## PAGE TEXT
1.Clinical studies of early enteral immunonutrition in patients with severe acute pancreatitis
Tuoyun YANG ; Xinyu ZHANG ; Meixia JIANG
Clinical Medicine of China 2013;29(9):922-925
Objective To compare the efficacy and clinical value of early enteral immunonutrition (EIN) combined with glutamine with early standard formula enteral nutrition (EEN) in patients with severe acute pancreatitis(SAP).Methods Twenty-eight patients with SAP were divided into two groups by random number table.Both groups were fasted,given treatments of anti-infection,gastrointestinal decompression,acidoresistance,spasmolysis,pancreatic enzyme inhibition,reduce the burden on the pancreas insulin,water electrolyte balance and parenteral nutrition upon admission into hospital.Spiral nasointestinal tube was implemented within 72 hours of patients' admission.The 14 cases in the EEN group were given treatment of early standard enteral nutrition by nasojejunal tube.The 14 cases in the EIN group received early enteral immunonutrition (glutamine granules,0.2 g/(kg · d),at least three times oral administration by dissolving in enteral nutritious agent peptison with a small amount of warm water).During the treatment,the dose of glutamine granules was reduced gradually until withdrawal when the patients in the EIN group started normal diet.The changes were observed in patients in terms of APACHE Ⅱ,Ranson score,inflammatory markers,nutritional and immune indicators,while monitoring the first defecation time,ICU care unit stay,total hospital stay,total hospitalization costs,complication rate and mortality data.Results Patients of both groups tolerated early enteral nutrition treatment.Fourteen days after treatment,the value of the immune indicator IgG was significantly higher in the EIN group than in the EEN group((19.14 ± 2.03) g vs.(13.79 ± 3.29) g,P <0.05).The first defecation time,ICU care days,total hospital costs were significantly shorter or less in patients in the EIN group than in those in the EEN group (first defecation time:((4.29 ± 1.64) d vs.(5.36 ± 0.84)d,t =2.179 ; ICU care:(2.57 ± 0.85) d vs.(3.64 ± 1.60) d,t =2.213 ; total hospital costs:(343.6 ±35.9)thousand yuan vs.(438.6±94.3) thousand yuan,t =3.518; P <0.05).Conclusion It is feasible and safety to implement EIN treatment in patients with severe acute pancreatitis.EIN and EEN could significantly reduce the inflammatory response and improve the nutritional status of patients with severe acute pancreatitis.But EIN is better in improving immune function and the prognosis of patients with severe acute pancreatitis than the EEN.

## AVAILABLE DATA
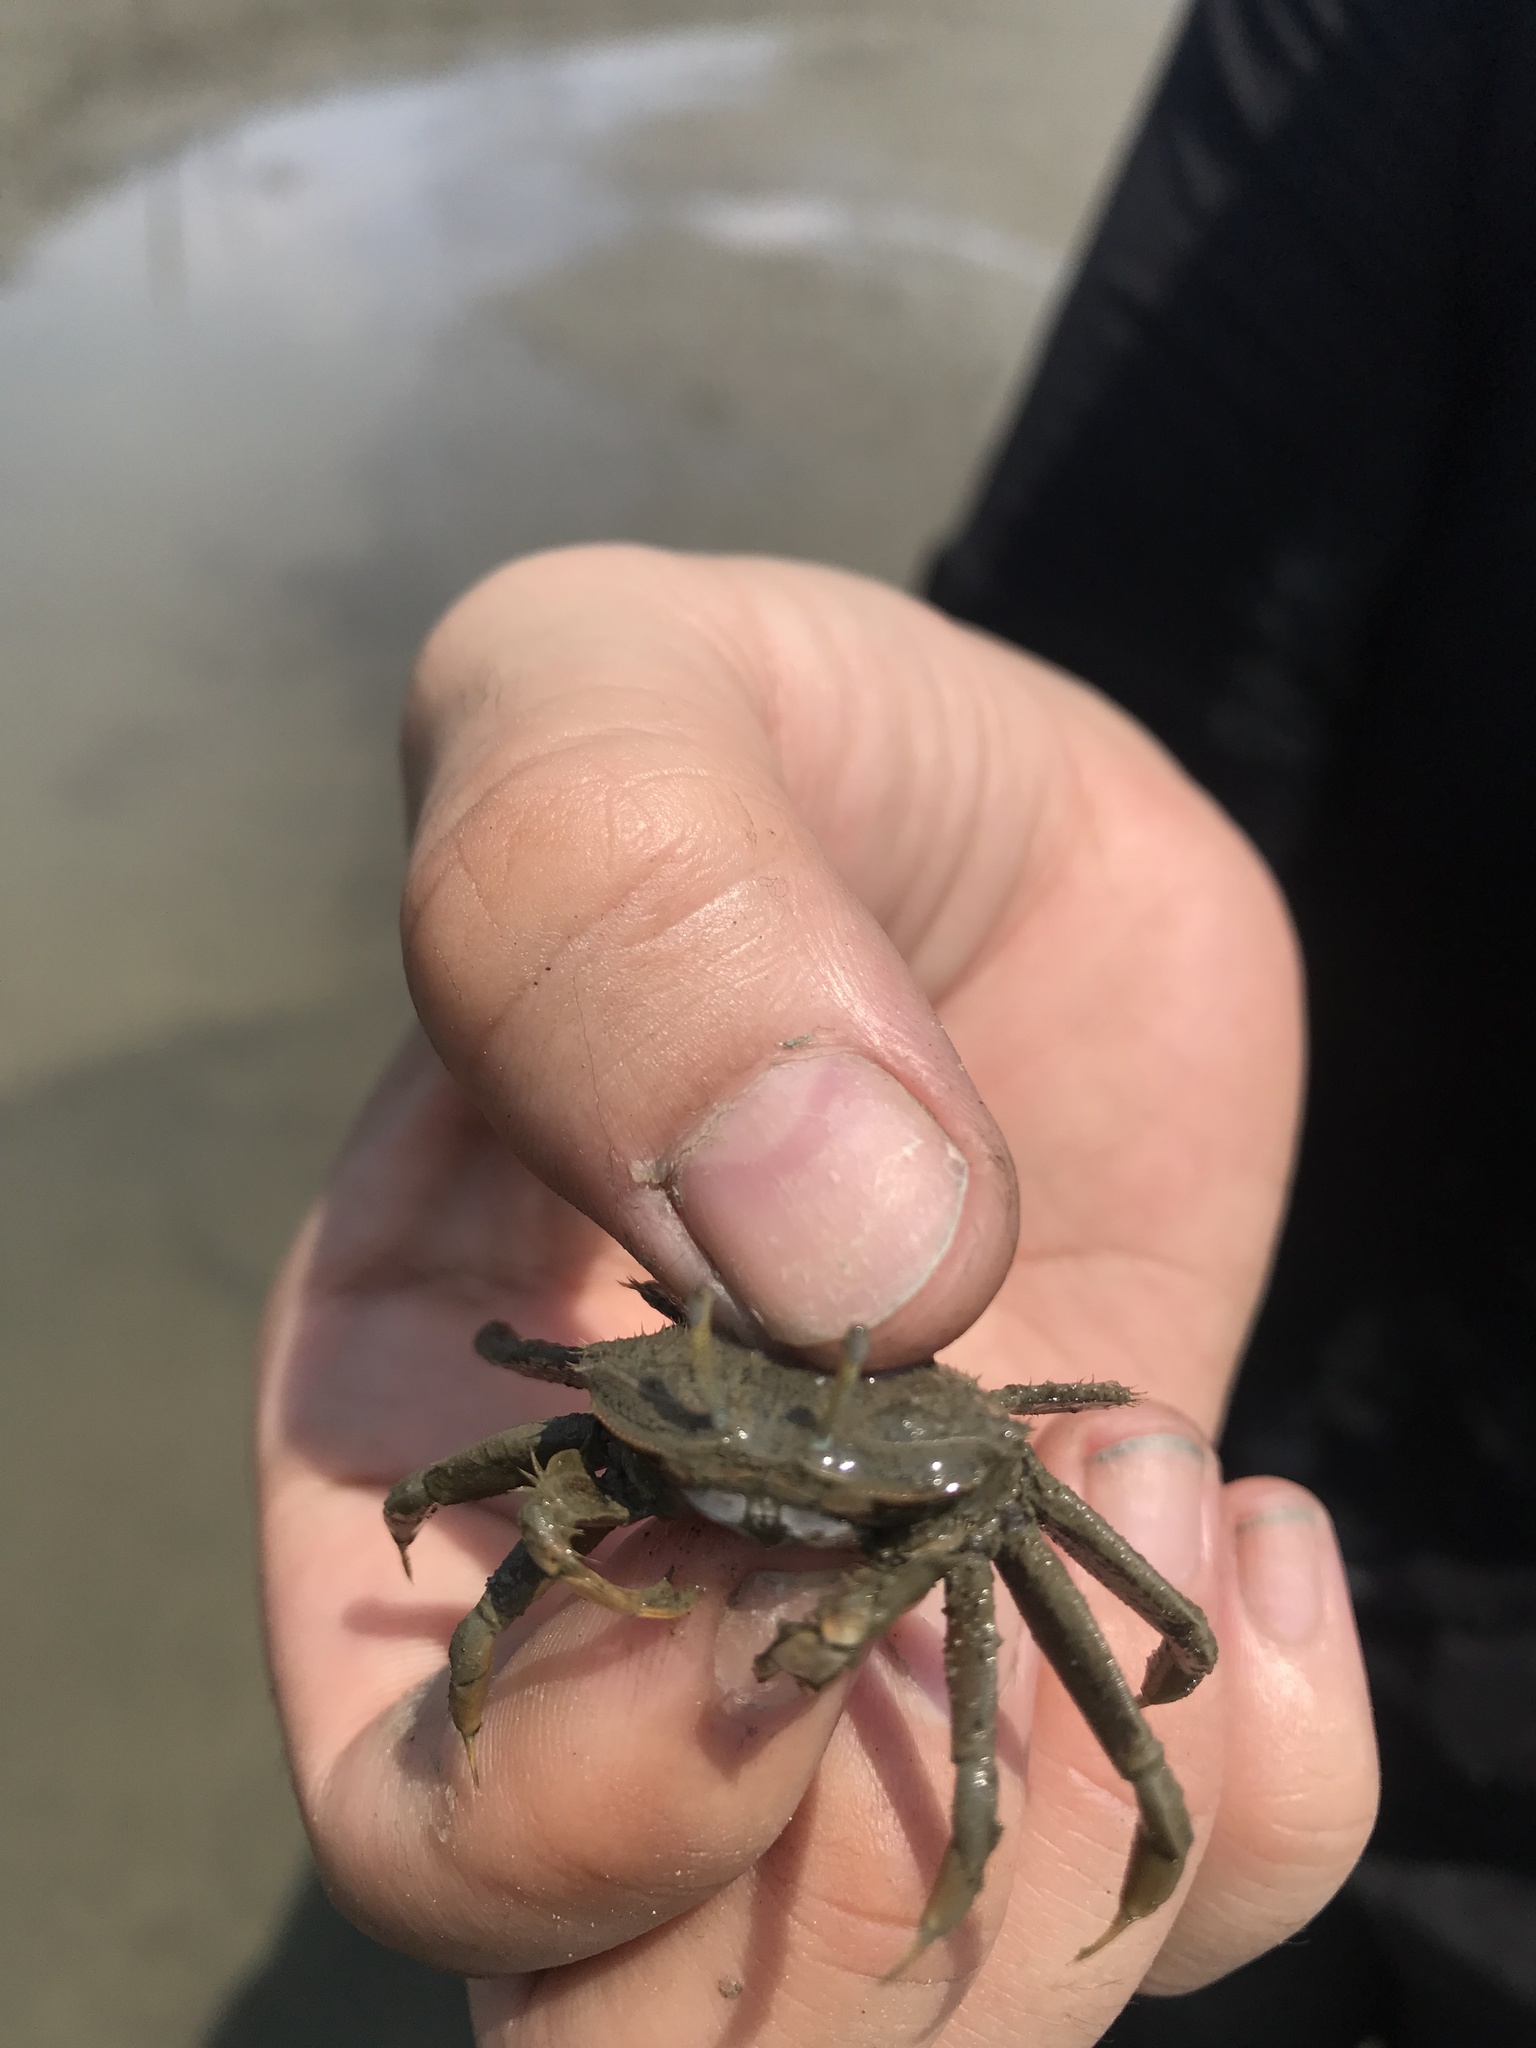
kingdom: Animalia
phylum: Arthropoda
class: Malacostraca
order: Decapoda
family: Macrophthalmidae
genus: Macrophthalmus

...

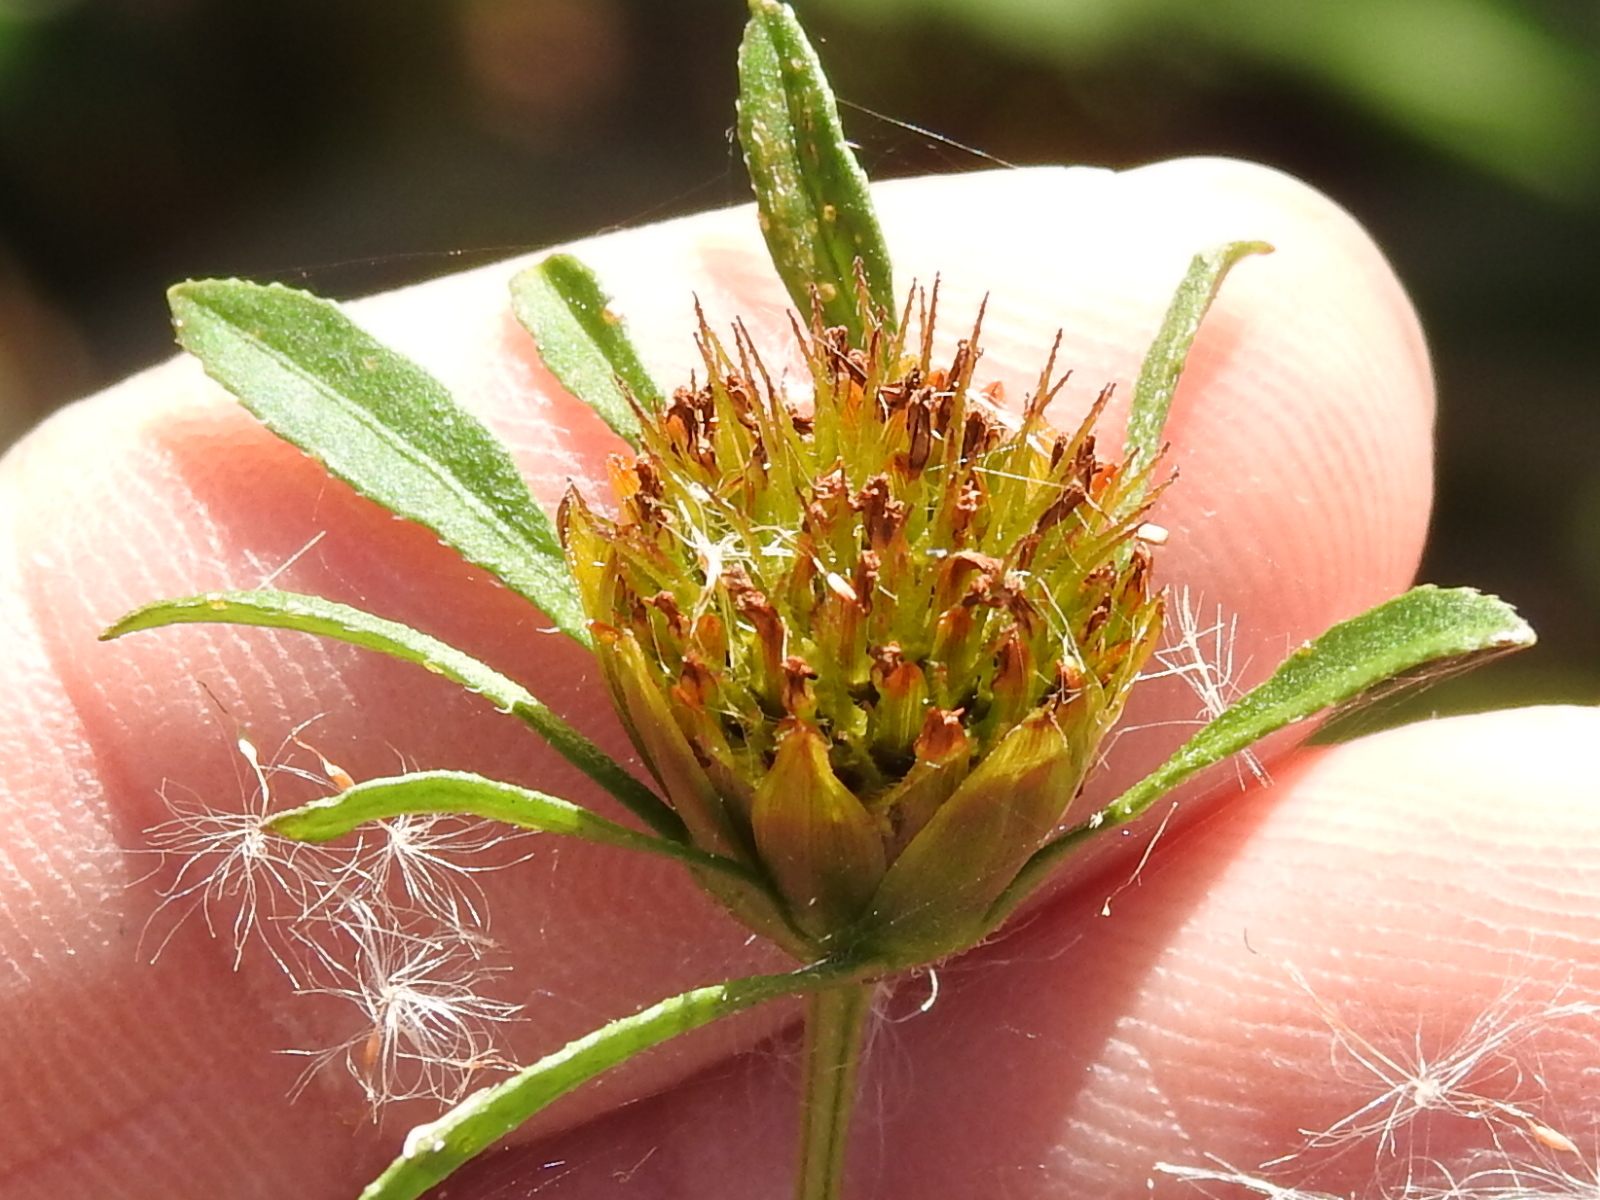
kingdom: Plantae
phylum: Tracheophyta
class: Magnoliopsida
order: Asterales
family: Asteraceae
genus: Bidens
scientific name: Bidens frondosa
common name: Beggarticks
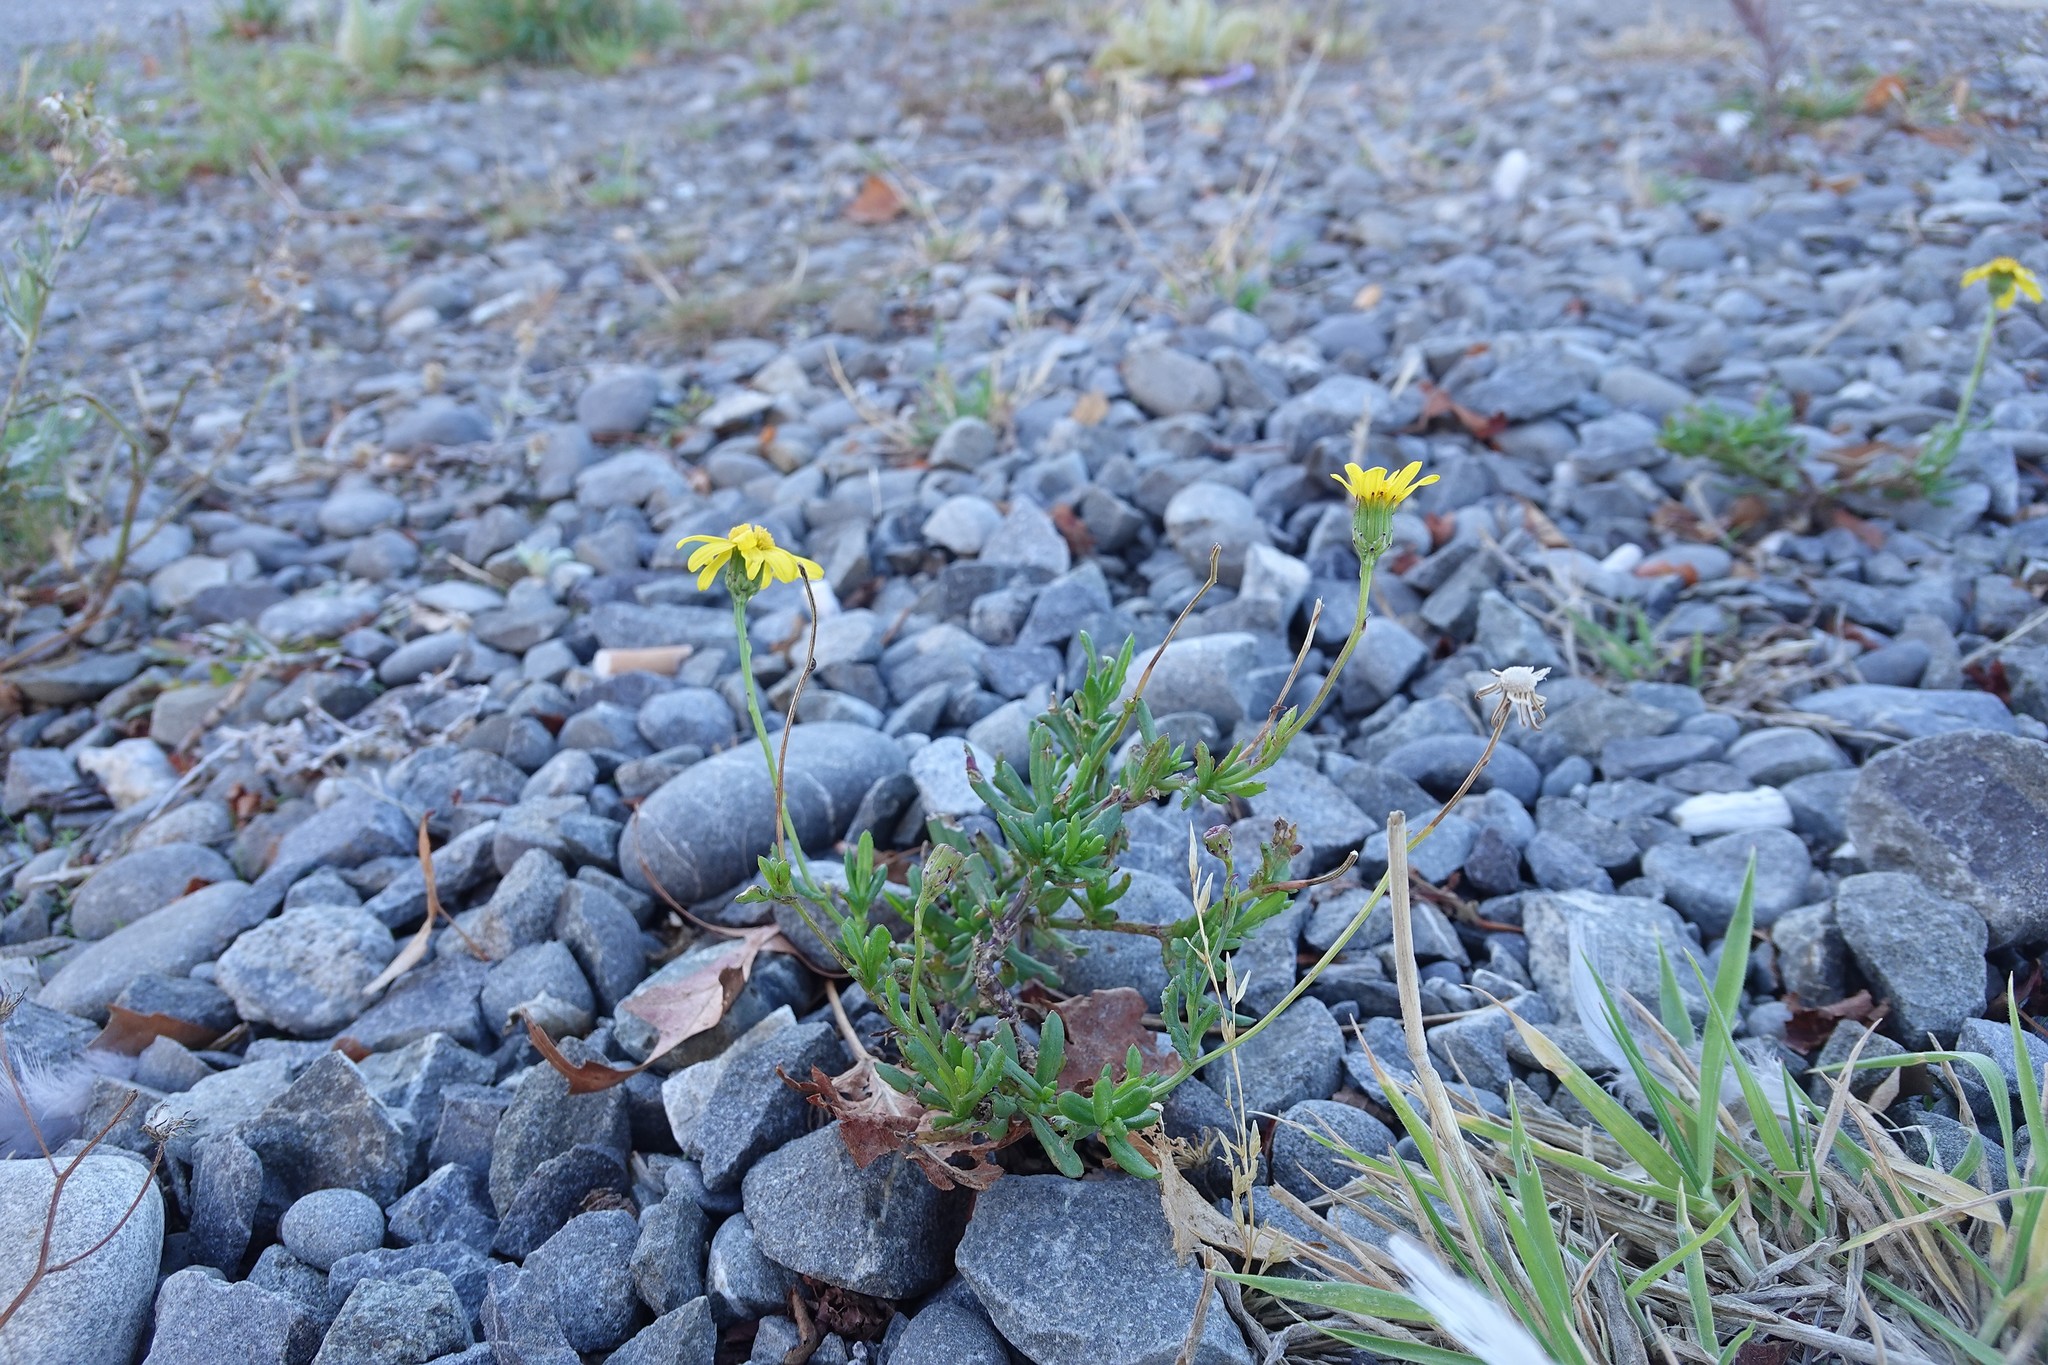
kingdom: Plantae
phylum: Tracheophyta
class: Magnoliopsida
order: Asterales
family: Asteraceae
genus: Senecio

## QUESTIONS
A - In the pancreatitis study abstract, within how many hours of a patient's admission was the spiral nasointestinal tube put in?
B - Say whether each statement agrees with the pancreatitis study abstract, answering yes or no and quoting the words of the abstract that decide it: (i) The patients were split into two groups using a random number table. (ii) Only the EIN group tolerated early enteral nutrition. (iii) After fourteen days, IgG was higher in the EEN group than in the EIN group.
C - The pancreatitis study abstract names several kinds of data that were monitored while the patients' changes were observed. List all of them.
The records have nothing to do with what comes next and can be ignored.

## SOLUTIONS BY TASK
A - Within 72 hours of admission.

B -
(i) Yes: "Twenty-eight patients with SAP were divided into two groups by random number table."
(ii) No: "Patients of both groups tolerated early enteral nutrition treatment."
(iii) No: "the value of the immune indicator IgG was significantly higher in the EIN group than in the EEN group"

C -
- First defecation time
- ICU care unit stay
- Total hospital stay
- Total hospitalization costs
- Complication rate
- Mortality data